You can adjust the API key, model, or rate limits by modifying this file. Use the following functions from ai_config_manager to set or update these configurations:

Key Functions:

  1. set_default_ai_config(config): Sets the default AI provider and model configurations.
  2. get_model_from_config(config, config_path): Retrieves the AI model based on the configuration settings.

Example:

from ai_utilities.ai_config_manager import set_default_ai_config, get_model_from_config

config = configparser.ConfigParser()
set_default_ai_config(config)
model = get_model_from_config(config, "../config.ini")
if model:
    print(model.ask_ai("Tell me a joke"))

Function: is_ai_usage_enabled

Checks if AI usage is enabled based on the use_ai setting in the config.ini file.

Parameters:

  • config (configparser.ConfigParser): Configuration object containing settings.

Returns:

  • bool: True if AI usage is enabled in the configuration, False otherwise.

Example Usage:

import configparser
from ai_integration import is_ai_usage_enabled

# Load configuration from file
config = configparser.ConfigParser()
config.read('config.ini')

# Check if AI usage is enabled
if is_ai_usage_enabled(config):
    print("AI usage is enabled.")
else:
    print("AI usage is disabled.")

Customizing Messages

You can customize the messages displayed during the AI prompt process:

waiting_message: This message is shown while the app waits for the AI to return a response. You can include a timer in this message to show the elapsed time in the format of hours, minutes, and seconds.

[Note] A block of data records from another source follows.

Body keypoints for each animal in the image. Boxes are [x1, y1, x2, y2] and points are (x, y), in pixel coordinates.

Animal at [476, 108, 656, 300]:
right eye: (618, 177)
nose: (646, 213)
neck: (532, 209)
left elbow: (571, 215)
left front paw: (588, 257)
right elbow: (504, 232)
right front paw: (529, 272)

processing_message: Once the AI response has been received, this message is displayed to indicate that the processing is complete.

These messages can be customized in the [AI] section of the config.ini file.

Example:

use_ai = true
ai_provider = openai
waiting_message = Waiting for AI response [{hours:02}:{minutes:02}:{seconds:02}]
processing_message = AI response received. Processing...

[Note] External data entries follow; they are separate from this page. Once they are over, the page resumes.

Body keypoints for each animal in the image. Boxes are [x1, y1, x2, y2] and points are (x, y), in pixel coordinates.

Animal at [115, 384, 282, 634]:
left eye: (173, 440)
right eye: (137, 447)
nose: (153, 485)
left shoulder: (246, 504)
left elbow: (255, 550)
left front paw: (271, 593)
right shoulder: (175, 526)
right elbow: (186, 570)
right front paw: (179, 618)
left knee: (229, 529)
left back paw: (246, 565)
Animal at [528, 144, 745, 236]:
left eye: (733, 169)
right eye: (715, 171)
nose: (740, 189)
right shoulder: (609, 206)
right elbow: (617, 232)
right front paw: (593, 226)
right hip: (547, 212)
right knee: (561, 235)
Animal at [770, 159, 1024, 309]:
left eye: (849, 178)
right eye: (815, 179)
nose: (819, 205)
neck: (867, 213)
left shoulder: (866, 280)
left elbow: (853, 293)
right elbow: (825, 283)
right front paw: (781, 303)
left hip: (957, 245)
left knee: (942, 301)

In the waiting_message, you can use placeholders for:

  • {hours:02}: The number of hours the AI has been processing (padded to 2 digits).
  • {minutes:02}: The number of minutes the AI has been processing (padded to 2 digits).
  • {seconds:02}: The number of seconds the AI has been processing (padded to 2 digits). These placeholders will dynamically update while waiting for the AI response, providing the user with real-time feedback on the process duration.

Example output:

Waiting for AI response [00:00:05]
AI response received. Processing...

You can customize these messages to fit your needs.

Rate Limiting (Internal)

The rate_limiter.py module enforces limits on API usage, ensuring that the app stays within the requests and tokens per minute and day allowed by the API provider.

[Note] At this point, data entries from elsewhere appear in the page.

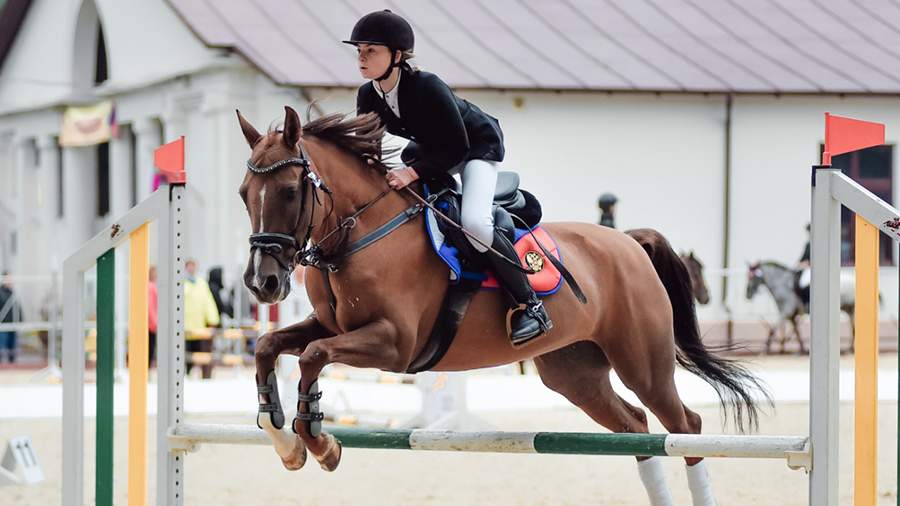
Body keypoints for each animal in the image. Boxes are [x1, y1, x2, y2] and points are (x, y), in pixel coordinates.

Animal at [237, 105, 768, 494]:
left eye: (289, 191)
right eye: (244, 193)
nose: (262, 283)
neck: (362, 232)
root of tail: (629, 243)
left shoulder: (395, 344)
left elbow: (312, 356)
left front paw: (320, 443)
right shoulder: (335, 327)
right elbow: (270, 347)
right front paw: (286, 442)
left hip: (643, 362)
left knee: (684, 426)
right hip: (575, 374)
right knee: (638, 428)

While rate limiting is handled internally, you can customize the rate limits by modifying the config.ini file:

[gpt-4]
requests_per_minute = 5000
tokens_per_minute = 450000
tokens_per_day = 1350000

Best Practices

  1. Use ask_ai for Simplicity: The ask_ai function is the easiest way to interact with AI models. Use it for both single and multiple prompts.
  2. Multiple Prompts: Leverage the built-in threading feature of ask_ai to send multiple prompts and get responses faster.
  3. Return Format: Use the return_format="json" option when you need structured JSON responses, but ensure your prompt requests JSON explicitly, and handle validation yourself if needed.
  4. Customize AI Settings: If you need to use a different AI provider or model, customize the config.ini file with your preferred settings.

Conclusion

The ai_utilities project offers a simple and flexible way to interact with AI models in Python. The core ask_ai function allows you to quickly send prompts and receive responses, with support for both single and multiple prompts. Advanced users can customize the AI configurations and rate limits via the config.ini file.

This project integrates OpenAI models, psutil for system monitoring, and config_utilities for configuration management. These external models and libraries provide flexibility, monitoring, and control to ensure smooth interaction with AI models and efficient resource usage.

Feel free to contribute to the project by submitting issues or pull requests on GitHub.